Michael Marder, Robert Deegan, and Eran Sharon discuss Carl Friedrich Gauss’s measurement of the angles of a triangle across mountaintops (Physics Today, Physics Today 0031-9228 602200733 https://doi.org/10.1063/1.2711634February 2007, page 33 ), but their discussion is simply wrong. They write, “Some believe that Gauss performed his mountaintop measurement to check whether three-dimensional space itself is Euclidean, but in the paper he published at the time he did the work he made no reference to any such question.”

The theoretical spherical triangles of Gauss and Adrien-Marie Legendre that are discussed in the article have edges that are great circles on the surface of the sphere. They thus obey Euclid’s definition of being the “shortest distances” on that surface.
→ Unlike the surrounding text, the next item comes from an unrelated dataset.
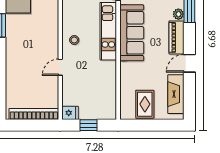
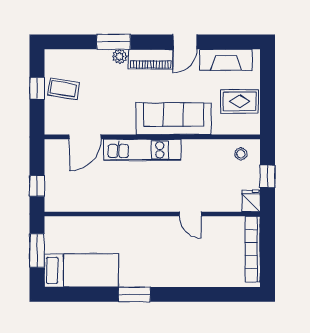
sofa: (132, 33) -> (174, 119), moved
stool: (74, 40) -> (241, 154), moved
door: (189, 63) -> (185, 42), hinge flipped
But for Gauss’s mountaintop measurements, there is no simple way to construct or observe such great circles, because the light rays that were used to make the angle measurements are not constrained to follow Earth’s assumedly spherical surface. They are, rather, geodesics within 3D space, if one ignores atmospheric refraction. Gauss’s measurement therefore could not have been anything but a test of the Euclidean nature of 3D space. Gauss understood that perfectly well, and his lack of reference to any such test probably simply reflects his well-known reluctance to discuss non-Euclidean geometries.